We San Franciscans are a pretty smug bunch when it comes to our trash. Back in 2009 our fearless Board of Supervisors passed the toughest recycling law in the country, mandating composting of food scraps and yard waste as well as recycling of all paper, cans, and glass, and most plastic (no bags!). Of course, some people griped about it (and two Supervisors voted against it), but in August 2010 there was a big media splash when former mayor Gavin Newsom announced that we had reached a goal of diverting 77 percent of our trash from the landfill to the compost heap or the recycling plant. And that was two years early, by the way.
By now most of us are in the habit of dragging three cans to the curb for pickup — blue for recycling, green for compost, and black for almost everything else. The “almost” is because stuff like batteries and paint can’t be thrown in the trash at all. Put your batteries in a plastic bag and place it on top of your garbage can, and your friendly Recology trash-picker-upper person will dispose of them properly.
So, what goes in which can?
The green can is for yard waste (think grass clippings, tree branches, weeds, but no dog poop!) and kitchen scraps. As the Recology website says, this includes “anything that used to be alive;” all other food scraps like vegetables, bread, grains, and coffee grounds; food-soiled paper, cardboard, and paper towels; and compostable cutlery and paper plates.
The blue can is for recyclables: all glass, paper, metals, plastic (except bags), and cardboard.
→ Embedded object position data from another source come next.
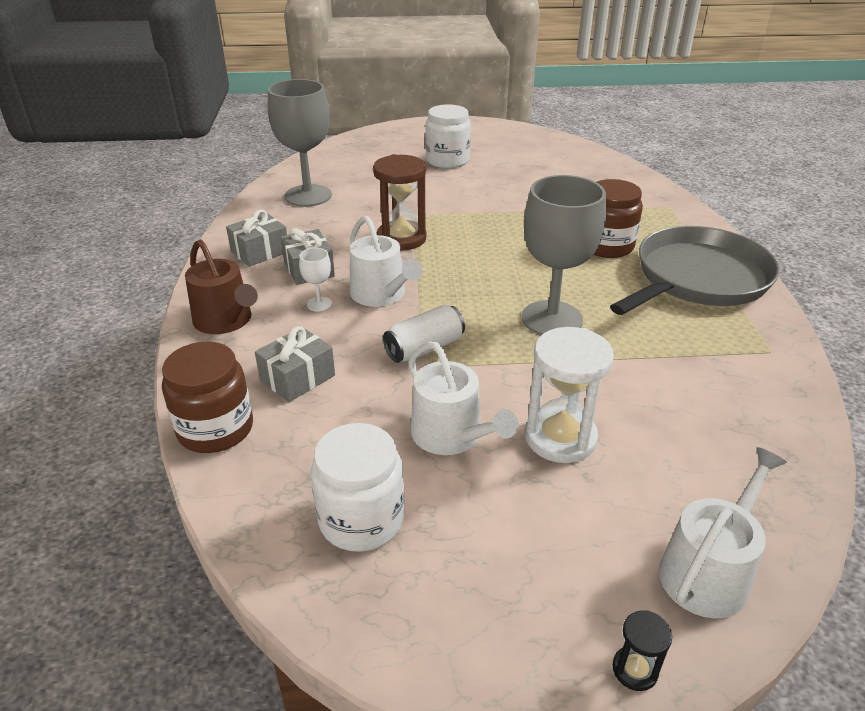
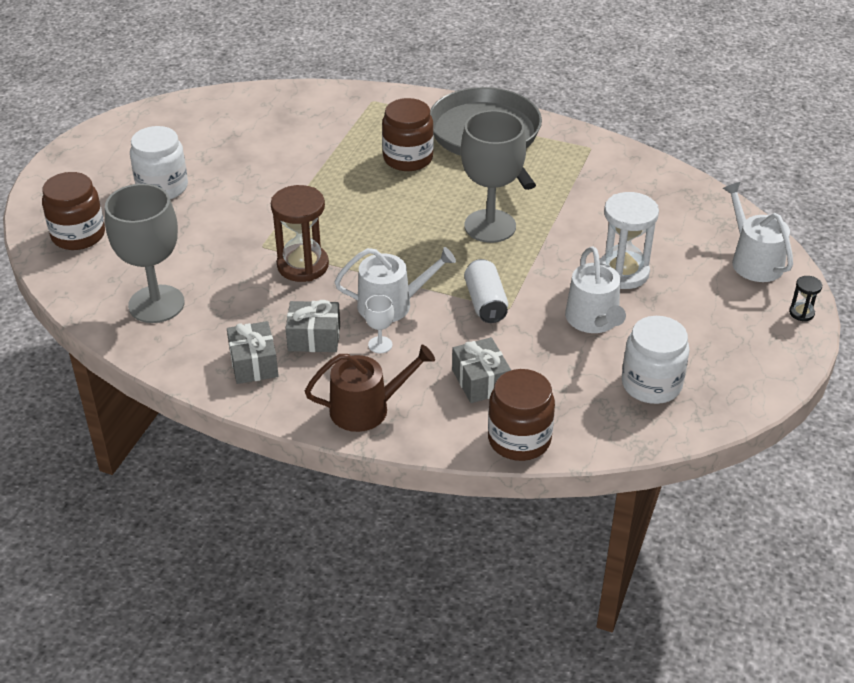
camera: 65 degrees left, 5 degrees up
(365, 150) = (78, 235): none -> brown jar
(452, 435) = (594, 320): white watering can -> white watering can turned 90 degrees clockwise

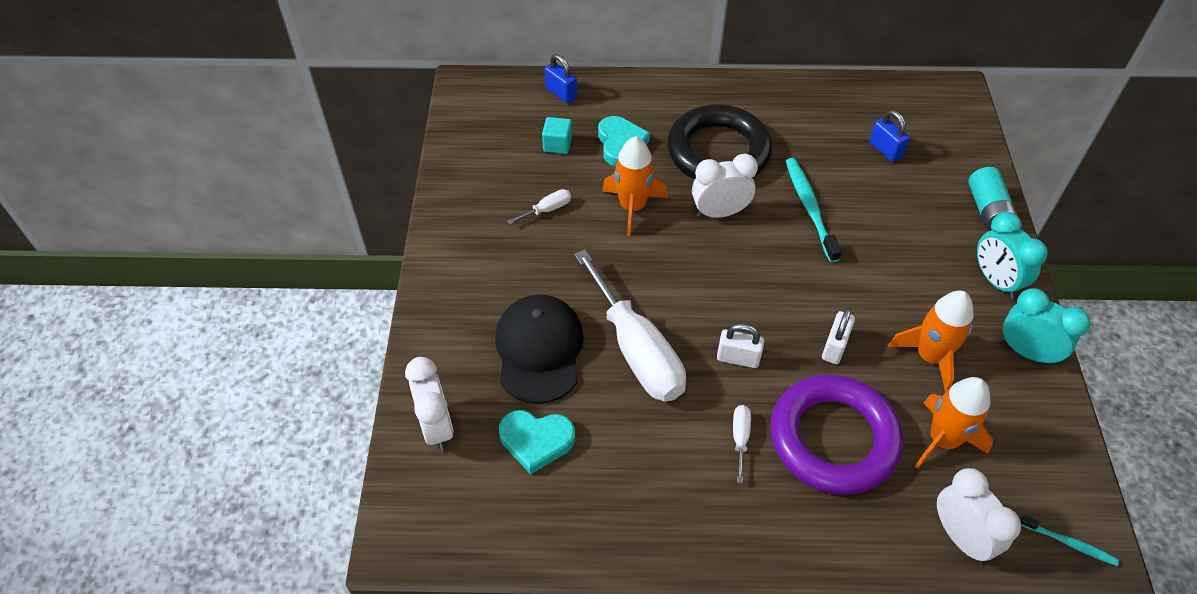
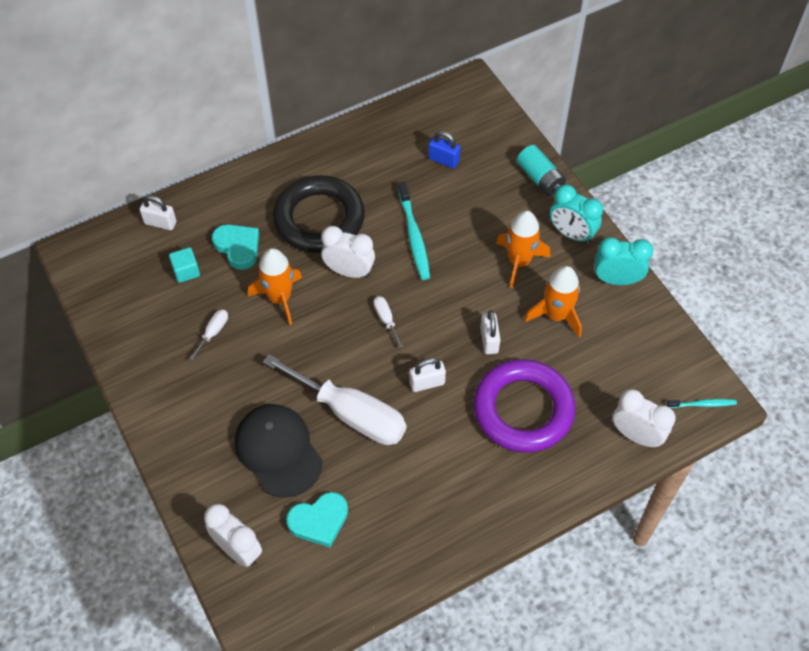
camera: 30 degrees left, 5 degrees up
(561, 93) = (160, 223): blue padlock -> white padlock
(719, 212) = (349, 271): white clock -> white clock turned 60 degrees clockwise
(740, 438) = (461, 442): white screwdriver -> white screwdriver (386, 319)
(810, 208) = (414, 236): turquoise toothbrush -> turquoise toothbrush turned 150 degrees counterclockwise
(943, 440) = (593, 373): orange rocket -> orange rocket (519, 261)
That’s a lot of what goes through my house each week.
What’s left? The rest goes in the black can. The list of what goes here is pretty specific: plastic bags, wine corks, pens and pencils, rubber bands, styrofoam, sponges. Get the idea that after producing the lists for the blue can and the green can that there wasn’t much left to head to the landfill?
If you’re brushing up your green cred and you want to be extra sure that you’re putting everything in the correct can, check out the Department of the Environment’s Ecofinder tool, which — because this is San Francisco — is also available as an iPhone app.